Solo exhibition. Ottawa: The National Gallery of Canada; traveling exhibition throughout Canada, 1969.
Literature
The Works of Shiryu Morita: Selected by the Artist. Kyoto: Bokubisha, 1971. Morita Shiryu Catalogue Raisonné: 1952–1998. Uji: Soryusha, 2019.
As with 1964’s Ryu wa ryu wo shiru, Morita relies on aluminum flake pigment in glue medium with a transparent lacquer coating for this four-panel folding screen, Kanzan. A work from the same period and with the same characters, but done in ink on paper, is now in the collection of the Kyoto City Museum of Art. In contrast to the version in ink, the present Kanzan’s layer of a lacquer reinforces the traces of brush movement on the work’s surface. Morita tried the shikkin (lacquer and gold) technique for the first time at the Bokujinkai Group Exhibition of 1963.
Often that movement of the brush that Morita demonstrates so vigorously becomes the true subject matter of his works, from the moment it reaches the paper to when the stroke ends. Its twisting and turning, and the intervals between separate characters that he abbreviates are setting the whole surface of the paper into motion.
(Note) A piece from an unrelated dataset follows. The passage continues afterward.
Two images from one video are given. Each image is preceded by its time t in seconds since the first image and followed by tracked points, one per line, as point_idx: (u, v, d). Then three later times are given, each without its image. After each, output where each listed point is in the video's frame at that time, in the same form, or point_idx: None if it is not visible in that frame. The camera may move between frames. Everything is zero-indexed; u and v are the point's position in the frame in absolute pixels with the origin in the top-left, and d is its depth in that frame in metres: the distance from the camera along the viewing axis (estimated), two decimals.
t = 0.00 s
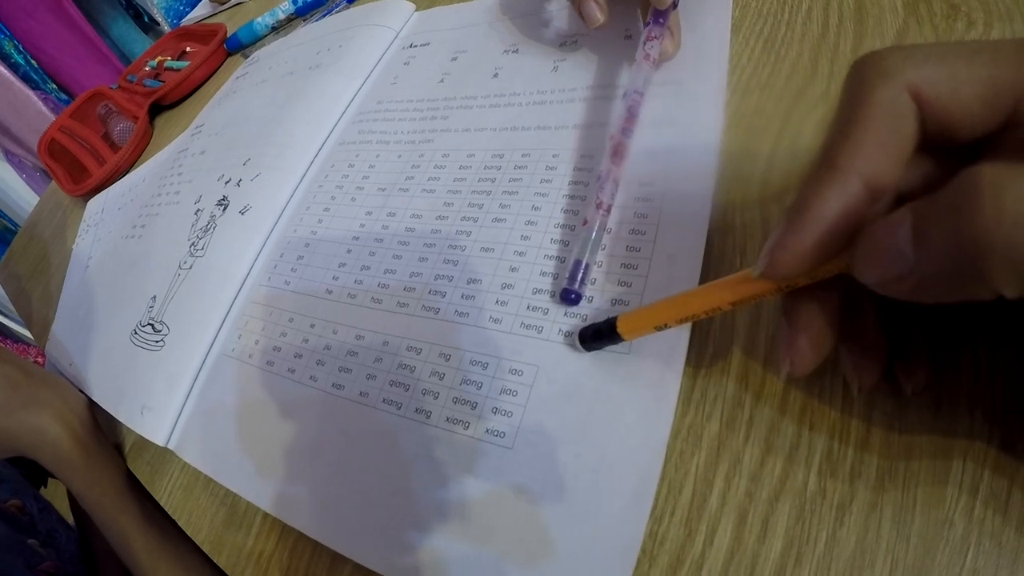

The reaction of the lacquer with the aluminum pigment makes the latter appear golden, providing the work with a striking appearance that highlights its texture and rhythm. What remains to the viewer is to read the work by following the traces of the writer’s brush.
Morita Shiryu (avant-garde calligrapher; 1912–1998)
Avant-garde calligrapher from Hyogo Prefecture. Like fellow artist Inoue Yuichi, Morita studied under the calligraphy master Ueda Sokyu. He co-founded the avant-garde group Bokujinkai together with Inoue and was the founder and editor of the journal Bokubi (Beauty of Ink), both of which revolutionized traditional Japanese calligraphy and spread knowledge of Japanese avant-garde calligraphy to an international audience. He was posthumously awarded the Medal of Honor with Dark Blue Ribbon.